Earlier in the day on Saturday, this same friend had called and told me that he was at our house and was about to mow our yard. However, in the middle of our phone call, a woman in scrubs entered our hospital room and started trying to explain to us what was going on with my wife and so I abruptly had to get off the phone with him. Since there really was no time to reflect on how awesome this dude and his gesture of kindness was, I quickly moved on to more pressing matters… such as the health of my baby mama.
Until I pulled into my driveway later that night.
Where I just sat for a few moments and admired my freshly cut grass and the kindness of a man who simply heard me mention something in passing and turned it into an amazing act of generosity.
And that’s what real men do. They listen and look for little cues on ways to bless other people among the static and noise of every day life. And when a real man happens to stumble upon a cue that says, “Maybe this guy has enough stuff to worry about right now without having to worry about how his lawn looks when his friends and family show up to meet his daughter,” a real man takes action mows the other dude’s grass.
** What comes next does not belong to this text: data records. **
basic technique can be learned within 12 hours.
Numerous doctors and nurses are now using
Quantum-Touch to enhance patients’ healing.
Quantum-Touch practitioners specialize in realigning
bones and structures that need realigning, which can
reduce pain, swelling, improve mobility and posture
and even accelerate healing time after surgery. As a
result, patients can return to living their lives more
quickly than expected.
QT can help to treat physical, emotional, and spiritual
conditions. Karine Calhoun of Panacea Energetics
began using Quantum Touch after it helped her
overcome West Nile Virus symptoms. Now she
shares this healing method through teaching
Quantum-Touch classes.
While you might not guess it from all the crab grass in my lawn this summer, I’ve always been pretty serious about the way my lawn looks. I think I got that from my dad. I love the way it looks right after it’s just been mowed as I sit on my front porch stewing in my own sweat and dirt as I sip on a lemonade and admire my handiwork. There’s just something about the smell of freshly cut grass and the way those indentations from the wheels look when they make perfectly straight parallel lines across my yard that warms my soul. But I have never, I repeat NEVER, cried over the beauty of that sight.
Until last night.
To the man who mowed my grass yesterday, you sir, are a rock star. I appreciate your kindly, generous, manly ways. I don’t know how or when, but I will make it up to you some day, I promise. Who knows, perhaps your yard will need to be mowed after the birth of your first child as well.
Until then, keep being awesome. You know who you are.